#### [INSTRUCTIONS FOR THE TASK]
Whatever runs from the line with "บัณฑิต, สาขาวิชาศิลปศึกษา ภาควิชาศิลปะ" to the end of the records below must be copied exactly, with nothing else included.

#### [DATA TO PROCESS]

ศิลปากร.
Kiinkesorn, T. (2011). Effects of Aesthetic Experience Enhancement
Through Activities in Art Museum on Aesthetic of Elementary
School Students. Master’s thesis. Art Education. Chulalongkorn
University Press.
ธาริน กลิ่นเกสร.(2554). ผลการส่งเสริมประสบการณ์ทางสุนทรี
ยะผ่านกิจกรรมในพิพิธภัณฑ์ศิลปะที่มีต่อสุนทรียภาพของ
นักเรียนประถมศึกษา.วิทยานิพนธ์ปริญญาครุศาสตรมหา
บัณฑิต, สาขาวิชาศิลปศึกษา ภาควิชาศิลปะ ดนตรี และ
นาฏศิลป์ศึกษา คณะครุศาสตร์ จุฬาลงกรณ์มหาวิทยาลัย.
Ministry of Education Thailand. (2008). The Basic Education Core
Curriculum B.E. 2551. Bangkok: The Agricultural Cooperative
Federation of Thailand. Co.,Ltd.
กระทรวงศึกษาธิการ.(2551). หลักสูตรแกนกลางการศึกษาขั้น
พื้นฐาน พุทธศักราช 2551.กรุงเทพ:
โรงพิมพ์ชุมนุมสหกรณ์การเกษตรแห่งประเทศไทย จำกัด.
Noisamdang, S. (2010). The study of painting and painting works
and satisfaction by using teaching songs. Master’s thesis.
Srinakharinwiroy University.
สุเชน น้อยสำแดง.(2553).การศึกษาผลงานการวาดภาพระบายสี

#### [SOLUTION]
บัณฑิต, สาขาวิชาศิลปศึกษา ภาควิชาศิลปะ ดนตรี และ
นาฏศิลป์ศึกษา คณะครุศาสตร์ จุฬาลงกรณ์มหาวิทยาลัย.
Ministry of Education Thailand. (2008). The Basic Education Core
Curriculum B.E. 2551. Bangkok: The Agricultural Cooperative
Federation of Thailand. Co.,Ltd.
กระทรวงศึกษาธิการ.(2551). หลักสูตรแกนกลางการศึกษาขั้น
พื้นฐาน พุทธศักราช 2551.กรุงเทพ:
โรงพิมพ์ชุมนุมสหกรณ์การเกษตรแห่งประเทศไทย จำกัด.
Noisamdang, S. (2010). The study of painting and painting works
and satisfaction by using teaching songs. Master’s thesis.
Srinakharinwiroy University.
สุเชน น้อยสำแดง.(2553).การศึกษาผลงานการวาดภาพระบายสี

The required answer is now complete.